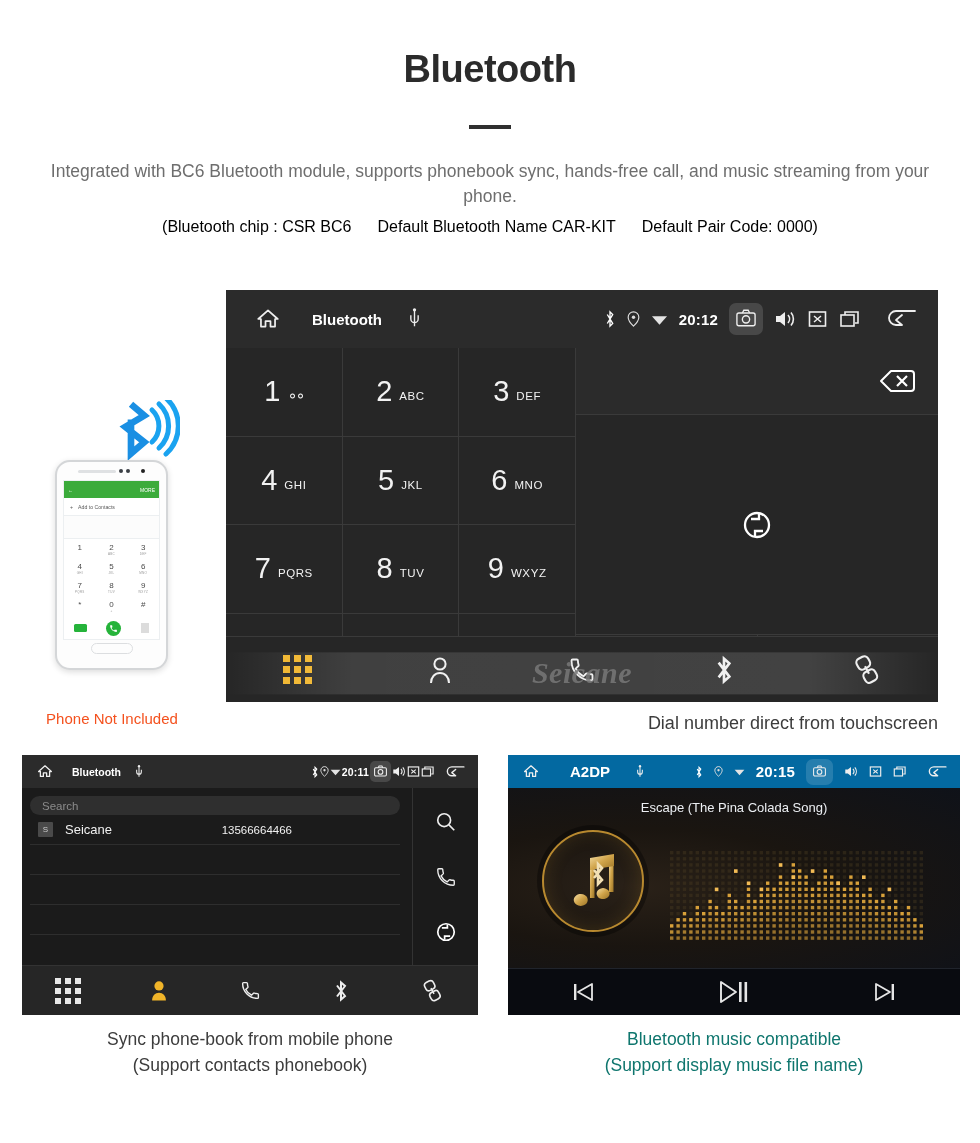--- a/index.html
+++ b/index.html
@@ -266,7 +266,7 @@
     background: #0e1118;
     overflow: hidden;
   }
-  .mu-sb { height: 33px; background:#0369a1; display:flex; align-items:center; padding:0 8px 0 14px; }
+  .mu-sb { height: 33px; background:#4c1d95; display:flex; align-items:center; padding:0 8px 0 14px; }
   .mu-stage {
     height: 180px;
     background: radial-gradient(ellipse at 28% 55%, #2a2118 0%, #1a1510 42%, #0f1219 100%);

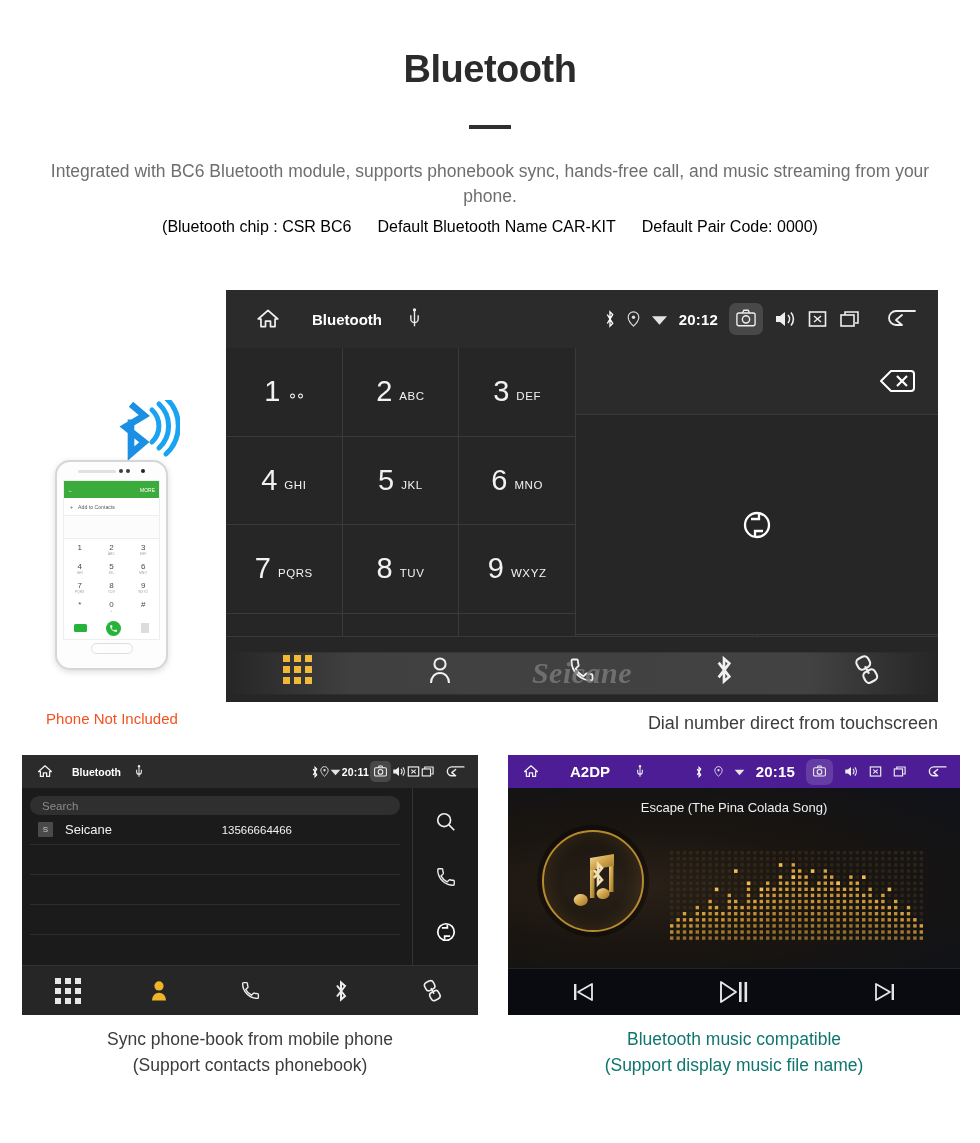--- a/index.html
+++ b/index.html
@@ -216,7 +216,7 @@
   }
   .cap-br {
     position: absolute; left: 508px; top: 1026px; width: 452px;
-    text-align: center; font-size: 17.5px; color: #0f766e; line-height: 1.5;
+    text-align: center; font-size: 17.5px; color: #c2410c; line-height: 1.5;
   }
 
   

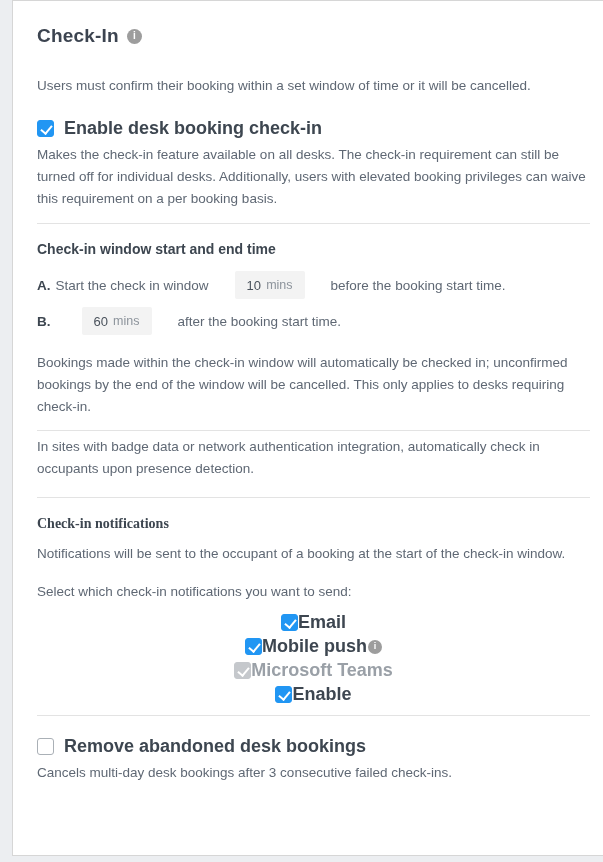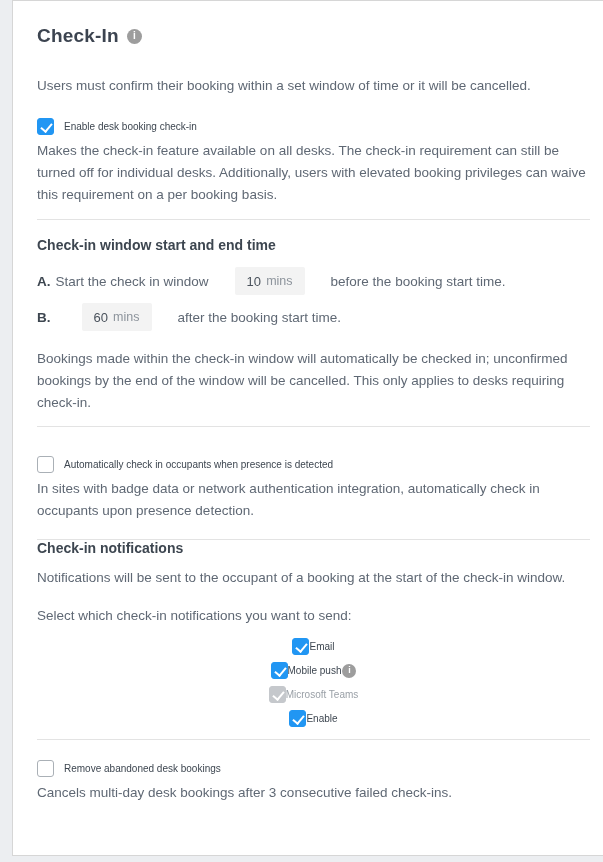--- a/index.html
+++ b/index.html
@@ -86,8 +86,8 @@
     cursor: default;
   }
   .check-label {
-    font-size: 10px;
-    font-weight: normal;
+    font-size: 18px;
+    font-weight: bold;
     color: #3d4650;
   }
   .check-label.disabled { color: #9aa0a7; }

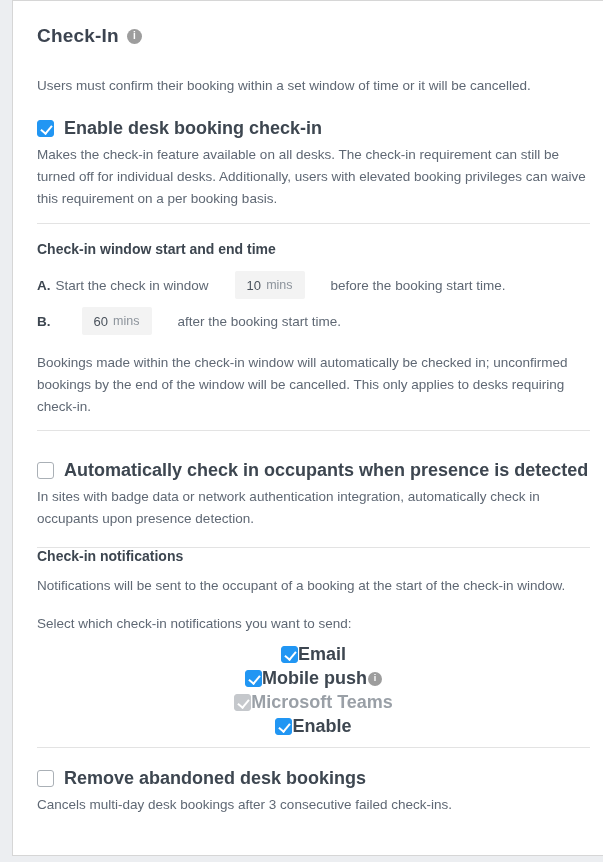--- a/index.html
+++ b/index.html
@@ -184,10 +184,6 @@
 
   <hr class="divider" style="margin-top:12px;">
 
-  <div class="check-row" style="margin-top:29px;">
-    <span class="checkbox"></span>
-    <span class="check-label">Automatically check in occupants when presence is detected</span>
-  </div>
   <div class="body-text" style="margin-top:5px;">In sites with badge data or network authentication integration, automatically check in occupants upon presence detection.</div>
 
   <hr class="divider" style="margin-top:17px;">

#####

- Task -
Print all the material above exactly, and drop the images.

- Output for this task -
--- a/index.html
+++ b/index.html
@@ -266,7 +266,7 @@
     background: #0e1118;
     overflow: hidden;
   }
-  .mu-sb { height: 33px; background:#0369a1; display:flex; align-items:center; padding:0 8px 0 14px; }
+  .mu-sb { height: 33px; background:#4c1d95; display:flex; align-items:center; padding:0 8px 0 14px; }
   .mu-stage {
     height: 180px;
     background: radial-gradient(ellipse at 28% 55%, #2a2118 0%, #1a1510 42%, #0f1219 100%);

--- a/index.html
+++ b/index.html
@@ -216,7 +216,7 @@
   }
   .cap-br {
     position: absolute; left: 508px; top: 1026px; width: 452px;
-    text-align: center; font-size: 17.5px; color: #0f766e; line-height: 1.5;
+    text-align: center; font-size: 17.5px; color: #c2410c; line-height: 1.5;
   }
 
   

--- a/index.html
+++ b/index.html
@@ -86,8 +86,8 @@
     cursor: default;
   }
   .check-label {
-    font-size: 10px;
-    font-weight: normal;
+    font-size: 18px;
+    font-weight: bold;
     color: #3d4650;
   }
   .check-label.disabled { color: #9aa0a7; }

--- a/index.html
+++ b/index.html
@@ -184,10 +184,6 @@
 
   <hr class="divider" style="margin-top:12px;">
 
-  <div class="check-row" style="margin-top:29px;">
-    <span class="checkbox"></span>
-    <span class="check-label">Automatically check in occupants when presence is detected</span>
-  </div>
   <div class="body-text" style="margin-top:5px;">In sites with badge data or network authentication integration, automatically check in occupants upon presence detection.</div>
 
   <hr class="divider" style="margin-top:17px;">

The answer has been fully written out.